[Source data]
--------------------

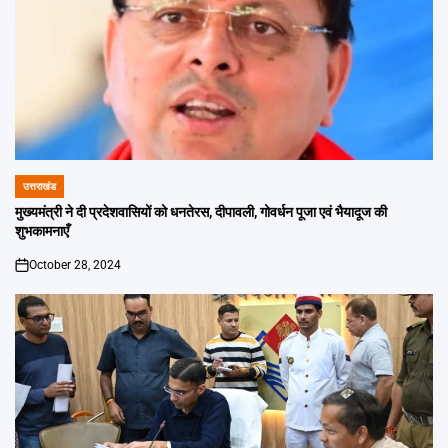
उत्तराखंड
POSTED
IN
मुख्यमंत्री ने दी प्रदेशवासियों को धनतेरस, दीपावली, गोवर्धन पूजा एवं भैयादूज की
शुभकामनाएँ
October 28, 2024
on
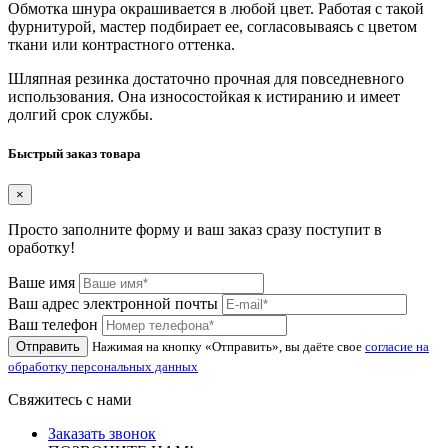
Обмотка шнура окрашивается в любой цвет. Работая с такой
фурнитурой, мастер подбирает ее, согласовываясь с цветом
ткани или контрастного оттенка.
Шляпная резинка достаточно прочная для повседневного
использования. Она износостойкая к истиранию и имеет
долгий срок службы.
Быстрый заказ товара
×
Просто заполните форму и ваш заказ сразу поступит в
оработку!
Ваше имя
Ваш адрес электронной почты
Ваш телефон
Отправить
Нажимая на кнопку «Отправить», вы даёте свое
согласие на
обработку персональных данных
Свяжитесь с нами
Заказать звонок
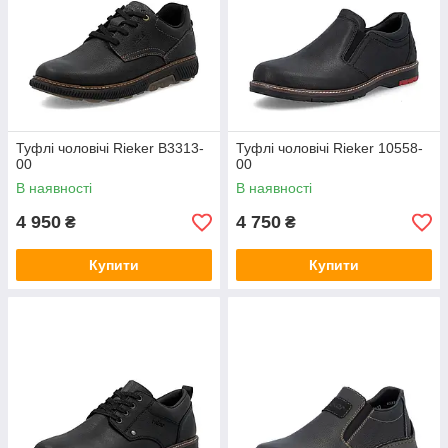
Туфлі чоловічі Rieker B3313-
Туфлі чоловічі Rieker 10558-
00
00
В наявності
В наявності
4 950
4 750
₴
₴
Купити
Купити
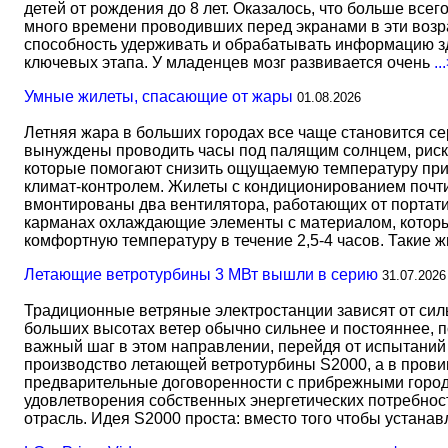
детей от рождения до 8 лет. Оказалось, что больше всег
много времени проводивших перед экранами в эти возрас
способность удерживать и обрабатывать информацию зд
ключевых этапа. У младенцев мозг развивается очень
..
Умные жилеты, спасающие от жары
01.08.2026
Летняя жара в больших городах все чаще становится с
вынуждены проводить часы под палящим солнцем, риск
которые помогают снизить ощущаемую температуру прим
климат-контролем. Жилеты с кондиционированием почти 
вмонтированы два вентилятора, работающих от портати
карманах охлаждающие элементы с материалом, который
комфортную температуру в течение 2,5-4 часов. Такие 
Летающие ветротурбины 3 МВт вышли в серию
31.07.2026
Традиционные ветряные электростанции зависят от сил
больших высотах ветер обычно сильнее и постояннее, 
важный шаг в этом направлении, перейдя от испытаний 
производство летающей ветротурбины S2000, а в прови
предварительные договоренности с прибрежными город
удовлетворения собственных энергетических потребност
отрасль. Идея S2000 проста: вместо того чтобы устана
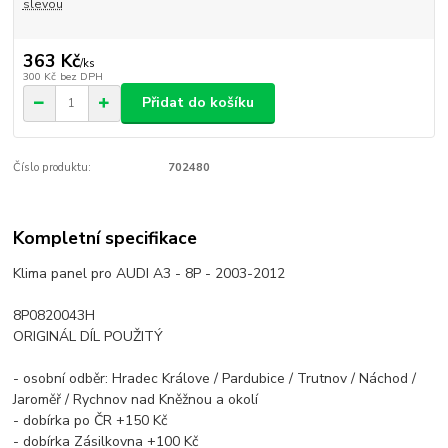
slevou
363 Kč
/
ks
300 Kč
bez DPH
Přidat do košíku
Číslo produktu:
702480
Kompletní specifikace
Klima panel pro AUDI A3 - 8P - 2003-2012
8P0820043H
ORIGINÁL DÍL POUŽITÝ
- osobní odběr: Hradec Králove / Pardubice / Trutnov / Náchod /
Jaroměř / Rychnov nad Kněžnou a okolí
- dobírka po ČR +150 Kč
- dobírka Zásilkovna +100 Kč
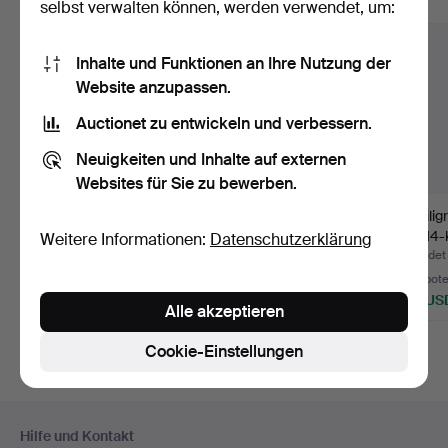
Alle Objekte anzeigen
selbst verwalten können, werden verwendet, um:
Inhalte und Funktionen an Ihre Nutzung der
Website anzupassen.
Auctionet zu entwickeln und verbessern.
Neuigkeiten und Inhalte auf externen
Websites für Sie zu bewerben.
Allan Børge Larsen.
STERLING SØLV
Fili
Halsschmuck-
BROSCHEN (6 Teile).
aus 14-
Weitere Informationen:
Datenschutzerklärung
Anhänger a…
Beendet 16. Jun 2026
Beendet 17. Apr 2026
Beendet 
2 Gebote
1 Gebot
7 Gebot
62 USD
62 USD
310 US
Alle akzeptieren
Ausgewäh
Objekt
Cookie-Einstellungen
Fußzeilen-
Hilfe und Kontakt
Navigation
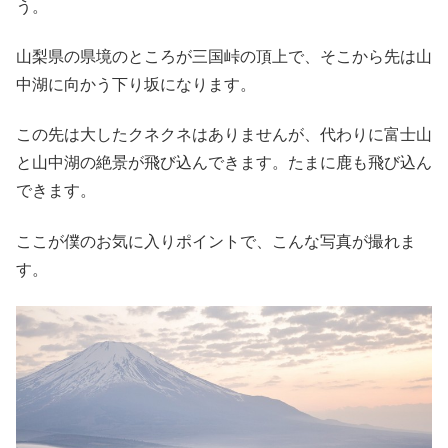
う。
山梨県の県境のところが三国峠の頂上で、そこから先は山
中湖に向かう下り坂になります。
この先は大したクネクネはありませんが、代わりに富士山
と山中湖の絶景が飛び込んできます。たまに鹿も飛び込ん
できます。
ここが僕のお気に入りポイントで、こんな写真が撮れま
す。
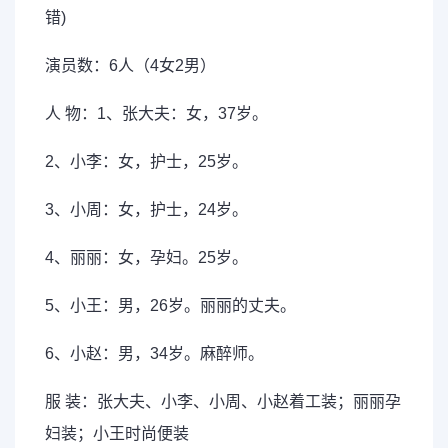
错)
演员数：6人（4女2男）
人 物：1、张大夫：女，37岁。
2、小李：女，护士，25岁。
3、小周：女，护士，24岁。
4、丽丽：女，孕妇。25岁。
5、小王：男，26岁。丽丽的丈夫。
6、小赵：男，34岁。麻醉师。
服 装：张大夫、小李、小周、小赵着工装；丽丽孕
妇装；小王时尚便装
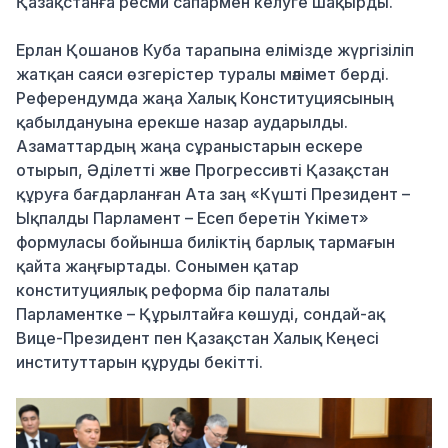
Қазақстанға ресми сапармен келуге шақырды.
Ерлан Қошанов Куба тарапын
а
елімізде жүргізіліп
жатқан саяси өзгерістер туралы
мәлімет берді
.
Референдумда жаңа Халық Конституциясының
қабылдануына ерекше назар аударылды.
Азаматтардың жаңа сұраныстарын ескере
отырып, Әділетті және П
рогрессивті Қазақстан
құруға бағдарланған
Ата
заң «Күшті
П
резидент –
Ықпалды Парламент – Есеп беретін Үкімет»
формуласы бойынша биліктің барлық тарма
ғ
ын
қайта
жаңғыртады
. Сонымен қатар
к
онституциялық реформа
бір палаталы
П
арламент
ке
– Құрылтайға көшуді, сондай-ақ
Вице-П
резидент пен Қазақстан Халық Кеңесі
институттарын құруды бекітті.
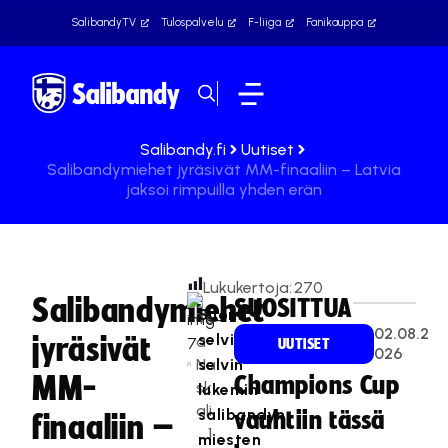
SalibandyTV
Tulospalvelu
F-liiga
Fanikauppa
Salibandy.fi
Uutiset
Salibandymiehet jyräsivät MM-finaaliin – Latvia
jaksoi rimpuilla yhden erän
Lukukertoja:
270
Salibandymiehet
SUOSITTUA
Suomi
Te
02.08.2
selviytyi
jyräsivät
a
UUTISET
026
Na
selvin
MM-
Champions Cup
sk
lukemin
ali
salibandyn
vauhtiin tässä
finaaliin –
1
miesten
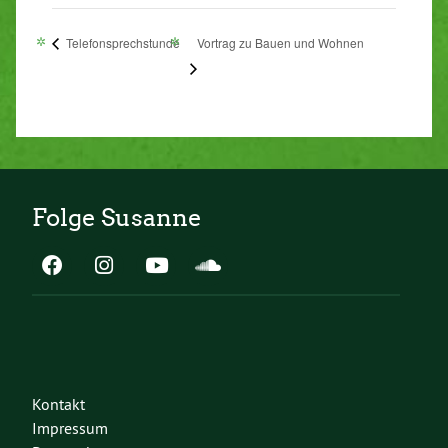
Telefonsprechstunde
Vortrag zu Bauen und Wohnen
Folge Susanne
Kontakt
Impressum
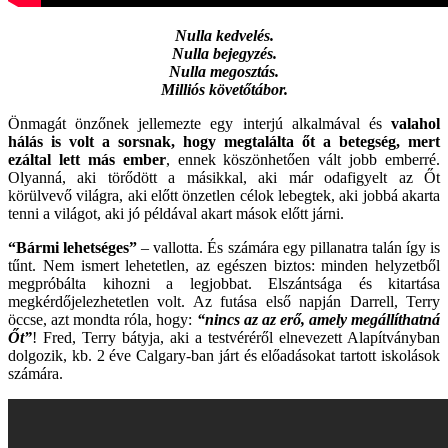
Nulla kedvelés.
Nulla bejegyzés.
Nulla megosztás.
Milliós követőtábor.
Önmagát önzőnek jellemezte egy interjú alkalmával és
valahol
hálás is volt a sorsnak, hogy megtalálta őt a betegség, mert
ezáltal lett más ember
, ennek köszönhetően vált jobb emberré.
Olyanná, aki törődött a másikkal, aki már odafigyelt az Őt
körülvevő világra, aki előtt önzetlen célok lebegtek, aki jobbá akarta
tenni a világot, aki jó példával akart mások előtt járni.
“Bármi lehetséges”
– vallotta. És számára egy pillanatra talán így is
tűnt. Nem ismert lehetetlen, az egészen biztos: minden helyzetből
megpróbálta kihozni a legjobbat. Elszántsága és kitartása
megkérdőjelezhetetlen volt. Az futása első napján Darrell, Terry
öccse, azt mondta róla, hogy:
“nincs az az erő, amely megállíthatná
Őt”
! Fred, Terry bátyja, aki a testvéréről elnevezett Alapítványban
dolgozik, kb. 2 éve Calgary-ban járt és előadásokat tartott iskolások
számára.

--------------------

## WHAT YOU ARE ASKED TO DO
Put the text lines from all the records above into a numbered list, skipping any blank lines. Leave the pictures out of the answer.

## TASK ANSWER
1. उत्तराखंड
2. POSTED
3. IN
4. मुख्यमंत्री ने दी प्रदेशवासियों को धनतेरस, दीपावली, गोवर्धन पूजा एवं भैयादूज की
5. शुभकामनाएँ
6. October 28, 2024
7. on
8. Обмотка шнура окрашивается в любой цвет. Работая с такой
9. фурнитурой, мастер подбирает ее, согласовываясь с цветом
10. ткани или контрастного оттенка.
11. Шляпная резинка достаточно прочная для повседневного
12. использования. Она износостойкая к истиранию и имеет
13. долгий срок службы.
14. Быстрый заказ товара
15. ×
16. Просто заполните форму и ваш заказ сразу поступит в
17. оработку!
18. Ваше имя
19. Ваш адрес электронной почты
20. Ваш телефон
21. Отправить
22. Нажимая на кнопку «Отправить», вы даёте свое
23. согласие на
24. обработку персональных данных
25. Свяжитесь с нами
26. Заказать звонок
27. Туфлі чоловічі Rieker B3313-
28. Туфлі чоловічі Rieker 10558-
29. 00
30. 00
31. В наявності
32. В наявності
33. 4 950
34. 4 750
35. ₴
36. ₴
37. Купити
38. Купити
39. детей от рождения до 8 лет. Оказалось, что больше всег
40. много времени проводивших перед экранами в эти возрас
41. способность удерживать и обрабатывать информацию зд
42. ключевых этапа. У младенцев мозг развивается очень
43. ..
44. Умные жилеты, спасающие от жары
45. 01.08.2026
46. Летняя жара в больших городах все чаще становится с
47. вынуждены проводить часы под палящим солнцем, риск
48. которые помогают снизить ощущаемую температуру прим
49. климат-контролем. Жилеты с кондиционированием почти 
50. вмонтированы два вентилятора, работающих от портати
51. карманах охлаждающие элементы с материалом, который
52. комфортную температуру в течение 2,5-4 часов. Такие 
53. Летающие ветротурбины 3 МВт вышли в серию
54. 31.07.2026
55. Традиционные ветряные электростанции зависят от сил
56. больших высотах ветер обычно сильнее и постояннее, 
57. важный шаг в этом направлении, перейдя от испытаний 
58. производство летающей ветротурбины S2000, а в прови
59. предварительные договоренности с прибрежными город
60. удовлетворения собственных энергетических потребност
61. отрасль. Идея S2000 проста: вместо того чтобы устана
62. slevou
63. 363 Kč
64. /
65. ks
66. 300 Kč
67. bez DPH
68. Přidat do košíku
69. Číslo produktu:
70. 702480
71. Kompletní specifikace
72. Klima panel pro AUDI A3 - 8P - 2003-2012
73. 8P0820043H
74. ORIGINÁL DÍL POUŽITÝ
75. - osobní odběr: Hradec Králove / Pardubice / Trutnov / Náchod /
76. Jaroměř / Rychnov nad Kněžnou a okolí
77. - dobírka po ČR +150 Kč
78. - dobírka Zásilkovna +100 Kč
79. Alle Objekte anzeigen
80. selbst verwalten können, werden verwendet, um:
81. Inhalte und Funktionen an Ihre Nutzung der
82. Website anzupassen.
83. Auctionet zu entwickeln und verbessern.
84. Neuigkeiten und Inhalte auf externen
85. Websites für Sie zu bewerben.
86. Allan Børge Larsen.
87. STERLING SØLV
88. Fili
89. Halsschmuck-
90. BROSCHEN (6 Teile).
91. aus 14-
92. Weitere Informationen:
93. Datenschutzerklärung
94. Anhänger a…
95. Beendet 16. Jun 2026
96. Beendet 17. Apr 2026
97. Beendet 
98. 2 Gebote
99. 1 Gebot
100. 7 Gebot
101. 62 USD
102. 62 USD
103. 310 US
104. Alle akzeptieren
105. Ausgewäh
106. Objekt
107. Cookie-Einstellungen
108. Fußzeilen-
109. Hilfe und Kontakt
110. Navigation
111. う。
112. 山梨県の県境のところが三国峠の頂上で、そこから先は山
113. 中湖に向かう下り坂になります。
114. この先は大したクネクネはありませんが、代わりに富士山
115. と山中湖の絶景が飛び込んできます。たまに鹿も飛び込ん
116. できます。
117. ここが僕のお気に入りポイントで、こんな写真が撮れま
118. す。
119. 错)
120. 演员数：6人（4女2男）
121. 人 物：1、张大夫：女，37岁。
122. 2、小李：女，护士，25岁。
123. 3、小周：女，护士，24岁。
124. 4、丽丽：女，孕妇。25岁。
125. 5、小王：男，26岁。丽丽的丈夫。
126. 6、小赵：男，34岁。麻醉师。
127. 服 装：张大夫、小李、小周、小赵着工装；丽丽孕
128. 妇装；小王时尚便装
129. Қазақстанға ресми сапармен келуге шақырды.
130. Ерлан Қошанов Куба тарапын
131. а
132. елімізде жүргізіліп
133. жатқан саяси өзгерістер туралы
134. мәлімет берді
135. .
136. Референдумда жаңа Халық Конституциясының
137. қабылдануына ерекше назар аударылды.
138. Азаматтардың жаңа сұраныстарын ескере
139. отырып, Әділетті және П
140. рогрессивті Қазақстан
141. құруға бағдарланған
142. Ата
143. заң «Күшті
144. П
145. резидент –
146. Ықпалды Парламент – Есеп беретін Үкімет»
147. формуласы бойынша биліктің барлық тарма
148. ғ
149. ын
150. қайта
151. жаңғыртады
152. . Сонымен қатар
153. к
154. онституциялық реформа
155. бір палаталы
156. П
157. арламент
158. ке
159. – Құрылтайға көшуді, сондай-ақ
160. Вице-П
161. резидент пен Қазақстан Халық Кеңесі
162. институттарын құруды бекітті.
163. SalibandyTV
164. Tulospalvelu
165. F-liiga
166. Fanikauppa
167. Salibandy.fi
168. Uutiset
169. Salibandymiehet jyräsivät MM-finaaliin – Latvia
170. jaksoi rimpuilla yhden erän
171. Lukukertoja:
172. 270
173. Salibandymiehet
174. SUOSITTUA
175. Suomi
176. Te
177. 02.08.2
178. selviytyi
179. jyräsivät
180. a
181. UUTISET
182. 026
183. Na
184. selvin
185. MM-
186. Champions Cup
187. sk
188. lukemin
189. ali
190. salibandyn
191. vauhtiin tässä
192. finaaliin –
193. 1
194. miesten
195. Telefonsprechstunde
196. Vortrag zu Bauen und Wohnen
197. Folge Susanne
198. Kontakt
199. Impressum
200. Nulla kedvelés.
201. Nulla bejegyzés.
202. Nulla megosztás.
203. Milliós követőtábor.
204. Önmagát önzőnek jellemezte egy interjú alkalmával és
205. valahol
206. hálás is volt a sorsnak, hogy megtalálta őt a betegség, mert
207. ezáltal lett más ember
208. , ennek köszönhetően vált jobb emberré.
209. Olyanná, aki törődött a másikkal, aki már odafigyelt az Őt
210. körülvevő világra, aki előtt önzetlen célok lebegtek, aki jobbá akarta
211. tenni a világot, aki jó példával akart mások előtt járni.
212. “Bármi lehetséges”
213. – vallotta. És számára egy pillanatra talán így is
214. tűnt. Nem ismert lehetetlen, az egészen biztos: minden helyzetből
215. megpróbálta kihozni a legjobbat. Elszántsága és kitartása
216. megkérdőjelezhetetlen volt. Az futása első napján Darrell, Terry
217. öccse, azt mondta róla, hogy:
218. “nincs az az erő, amely megállíthatná
219. Őt”
220. ! Fred, Terry bátyja, aki a testvéréről elnevezett Alapítványban
221. dolgozik, kb. 2 éve Calgary-ban járt és előadásokat tartott iskolások
222. számára.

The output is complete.